Dementia and Testamentary Capacity: Can Your Loved One Still Sign a Will?

Dementia and Testamentary Capacity

Dementia is the degradation of brain function caused by various ailments such as Alzheimer’s disease, Parkinson’s disease, strokes and sometimes simply just old age. Symptoms include a decline in memory and cognitive abilities, and generally result in the lack of ability to speak or write coherently, the ability to recognize objects, and the ability to execute motor activities. While dementia can strike a person of any age, it is predominately concentrated in the elderly population. As the life expectancy of an average American grows, and the Baby Boom Generation grays over the next thirty years, our country will see a dramatic rise in the instances of dementia. According to Alzheimers’ Disease International, the instances of dementia are expected to double over the next twenty years.
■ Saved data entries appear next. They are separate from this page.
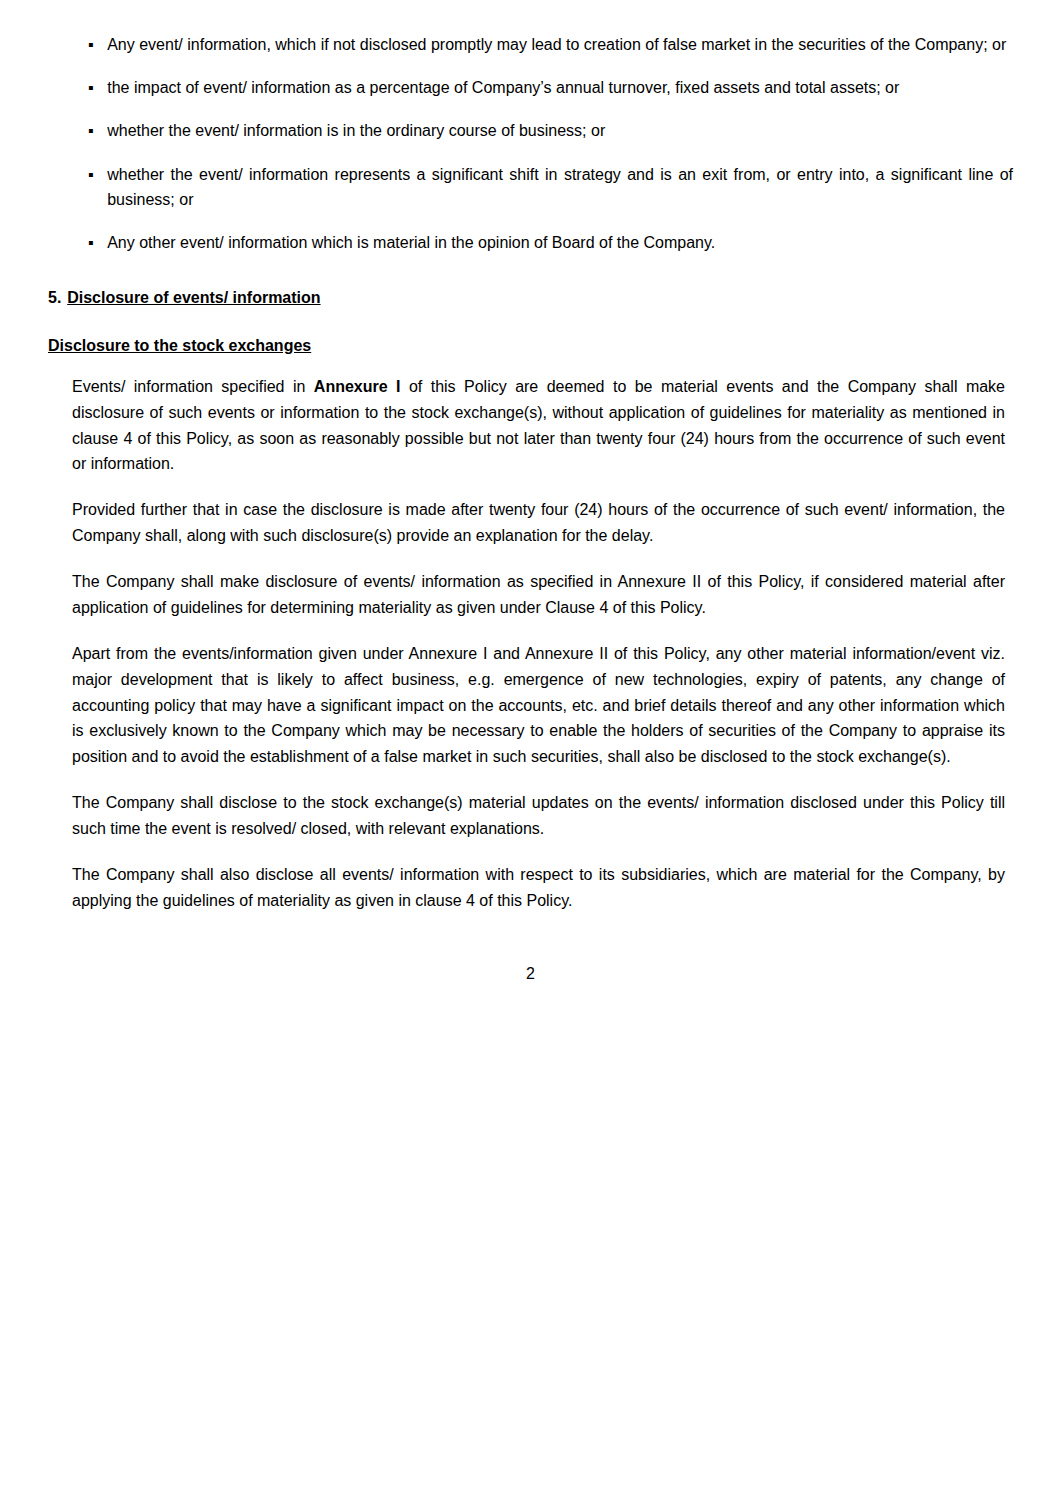Any event/ information, which if not disclosed promptly may lead to creation of false market in the securities of the Company; or
the impact of event/ information as a percentage of Company’s annual turnover, fixed assets and total assets; or
whether the event/ information is in the ordinary course of business; or
whether the event/ information represents a significant shift in strategy and is an exit from, or entry into, a significant line of business; or
Any other event/ information which is material in the opinion of Board of the Company.
5. Disclosure of events/ information
Disclosure to the stock exchanges
Events/ information specified in Annexure I of this Policy are deemed to be material events and the Company shall make disclosure of such events or information to the stock exchange(s), without application of guidelines for materiality as mentioned in clause 4 of this Policy, as soon as reasonably possible but not later than twenty four (24) hours from the occurrence of such event or information.
Provided further that in case the disclosure is made after twenty four (24) hours of the occurrence of such event/ information, the Company shall, along with such disclosure(s) provide an explanation for the delay.
The Company shall make disclosure of events/ information as specified in Annexure II of this Policy, if considered material after application of guidelines for determining materiality as given under Clause 4 of this Policy.
Apart from the events/information given under Annexure I and Annexure II of this Policy, any other material information/event viz. major development that is likely to affect business, e.g. emergence of new technologies, expiry of patents, any change of accounting policy that may have a significant impact on the accounts, etc. and brief details thereof and any other information which is exclusively known to the Company which may be necessary to enable the holders of securities of the Company to appraise its position and to avoid the establishment of a false market in such securities, shall also be disclosed to the stock exchange(s).
The Company shall disclose to the stock exchange(s) material updates on the events/ information disclosed under this Policy till such time the event is resolved/ closed, with relevant explanations.
The Company shall also disclose all events/ information with respect to its subsidiaries, which are material for the Company, by applying the guidelines of materiality as given in clause 4 of this Policy.
2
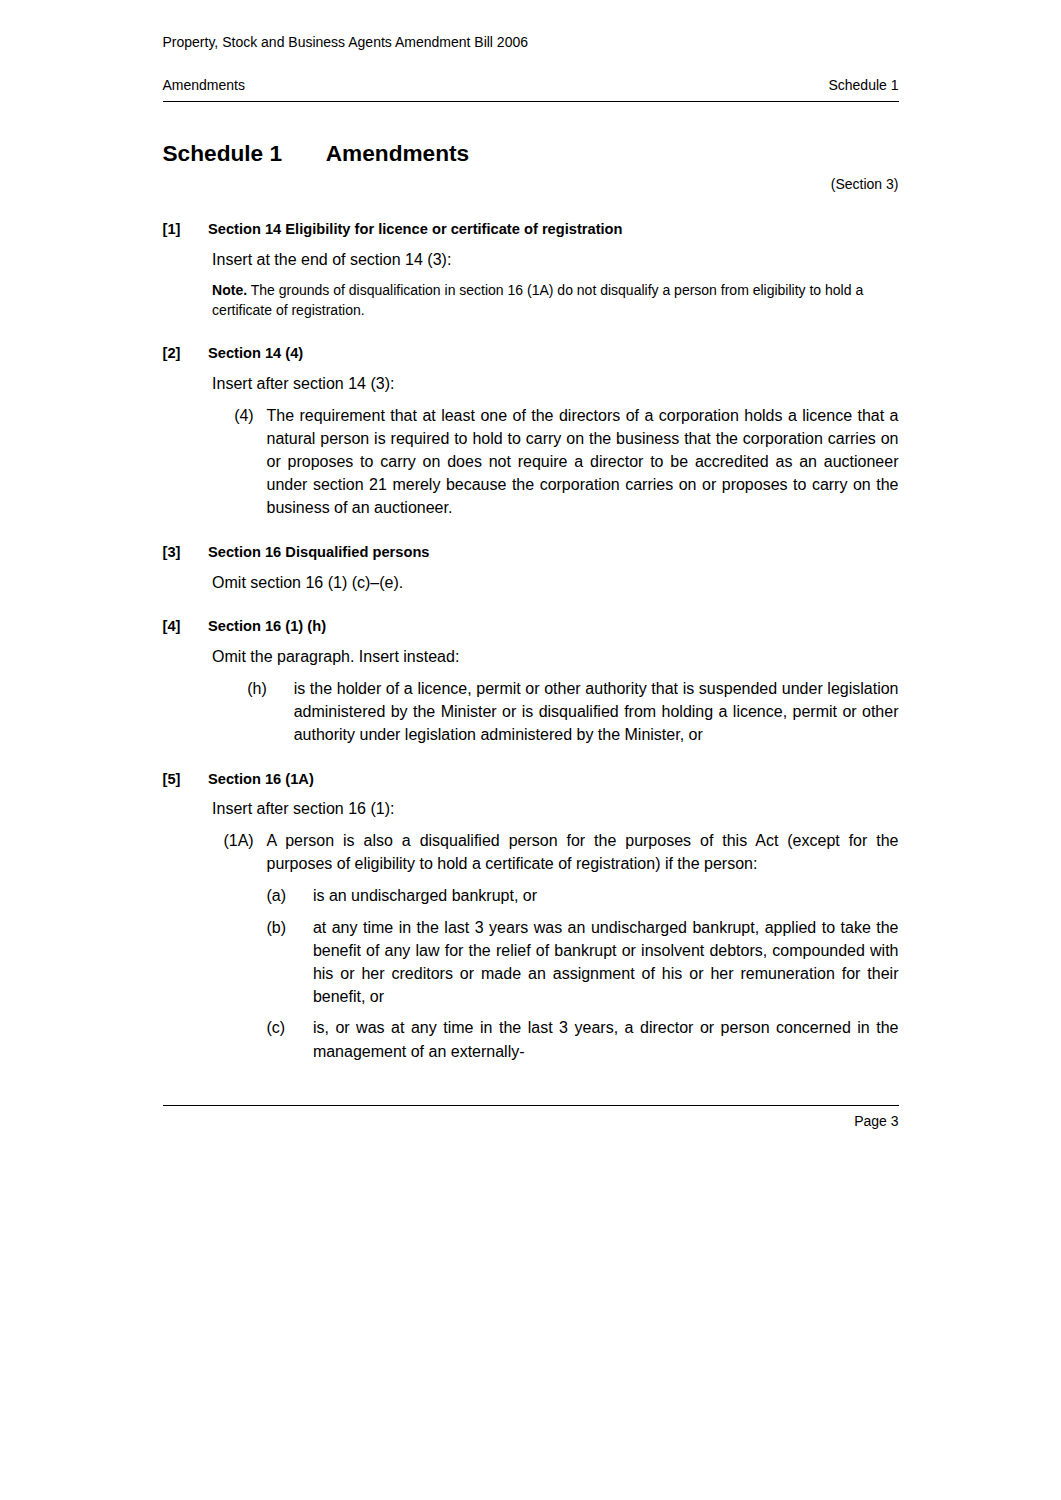Property, Stock and Business Agents Amendment Bill 2006
Amendments Schedule 1
Schedule 1 Amendments
(Section 3)
[1] Section 14 Eligibility for licence or certificate of registration
Insert at the end of section 14 (3):
Note. The grounds of disqualification in section 16 (1A) do not disqualify a person from eligibility to hold a certificate of registration.
[2] Section 14 (4)
Insert after section 14 (3):
(4) The requirement that at least one of the directors of a corporation holds a licence that a natural person is required to hold to carry on the business that the corporation carries on or proposes to carry on does not require a director to be accredited as an auctioneer under section 21 merely because the corporation carries on or proposes to carry on the business of an auctioneer.
[3] Section 16 Disqualified persons
Omit section 16 (1) (c)–(e).
[4] Section 16 (1) (h)
Omit the paragraph. Insert instead:
(h) is the holder of a licence, permit or other authority that is suspended under legislation administered by the Minister or is disqualified from holding a licence, permit or other authority under legislation administered by the Minister, or
[5] Section 16 (1A)
Insert after section 16 (1):
(1A) A person is also a disqualified person for the purposes of this Act (except for the purposes of eligibility to hold a certificate of registration) if the person:
(a) is an undischarged bankrupt, or
(b) at any time in the last 3 years was an undischarged bankrupt, applied to take the benefit of any law for the relief of bankrupt or insolvent debtors, compounded with his or her creditors or made an assignment of his or her remuneration for their benefit, or
(c) is, or was at any time in the last 3 years, a director or person concerned in the management of an externally-
Page 3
Dementia is generally a progressive disease, and the severity of its symptoms fall on a sliding scale. Some individuals may have a hard time remembering specific words, while others may not recognize their own children, or will be found lost wandering the streets. While it can be alarming for family members to watch their loved one suffer from dementia, such concern is compounded if your loved one has failed to devise an adequate estate plan.

Against the good and consistent advice of estate planning attorneys, most people tend to put off creating an adequate estate plan that will distribute their property upon death. If a person starts to suffer from dementia, the priority of creating an estate plan generally falls by the wayside. At this point, some family members may be resigned that their loved one suffering from dementia has “lost their mind” and could not possibly sign a will. Fortunately, the threshold for a person’s ability to sign a will is relatively low. Even in cases of dementia, a person can be held to have the mental capacity to sign a will, as long as they are of sound mind and memory at the time they sign their will.

Mental Capacity

Mental capacity, as it relates to the law, is the ability of a person to have the understanding and awareness to enter into legal transactions. The standard by which a person’s mental capacity to engage in legal transactions varies greatly depending upon the transaction. For instance, there are separate mental capacity standards for making a gift, entering into a contract, conveying real property, making a will, and executing powers of attorney.
The mental capacity of a person to make a will is called testamentary capacity. Fortunately, testamentary capacity is a relatively low standard. Under Illinois law, a person has testamentary capacity if she has “attained the age of 18 years and is of sound mind and memory.” 755 ILCS 5/4-1. This law has generally been interpreted to mean that a person is of “sound mind and memory,” measured at the time the person signs their will, if they:

1) Have the ability to know the nature and extent of their property;
2) Have the ability to know to whom they wish the property be given to;
3) Have the ability to dispose of their property according to some sort of plan.

Testamentary Capacity of a Person With Dementia

If you are concerned that a loved one without an adequate estate plan is showing signs of dementia, it is important to contact a qualified estate planner immediately. A qualified estate planner has typically dealt with dementia situations before and can adequately assess your loved one to determine if he/she has the requisite capacity to make a will and create an estate plan.
As stated earlier, the symptoms of dementia occur on a sliding scale. Sometimes symptoms are intense and at other times they can be relatively mild. The severity of the symptoms typically fluctuates in their length of time and intensity. It is important to note that even if you believe your loved one is “too far gone” to have the capacity to sign a will, please keep the following tips in mind:

  • Dementia can come and go at various times. Doctors have reported that dementia patients will have “lucid intervals,” where for a short period of time a person will have full awareness of his/her actions and reasoning. A will can be signed by a person during a lucid interval if he/she has the requisite mental capacity. Therefore, just because your loved one has appeared to have “lost his mind” the last time you saw them, this does not mean they cannot sign a will when they are in a lucid interval.
  • In addition to symptoms of dementia, many elderly may also experience stress, grief and depression during this time of their lives. For instance, they may have recently lost their spouse, a number of friends have died, or maybe they are just plain sick of being old and having limited mobility. Confusion, lack of attention, and the inability to make decisions may be symptoms of their stress, grief or depression, as opposed to mental dementia. Dealing with these issues first may reduce the symptoms that most people attribute to dementia.
  • Many elderly also experience the loss of their senses as they age. Losing their eyesight and hearing may make them appear as if they do not understand you, or will not pay attention to you. Your loved one may have full mental capacity; you just may have to speak slower, louder, and attempt to limit distracting noises.

If dementia begins to set in on one of your loved ones, consider contacting an estate planning attorney immediately to draft a valid will and develop an estate plan. Doing so now will give you and your family a piece of mind, and will allow you to focus on the care of you loved one.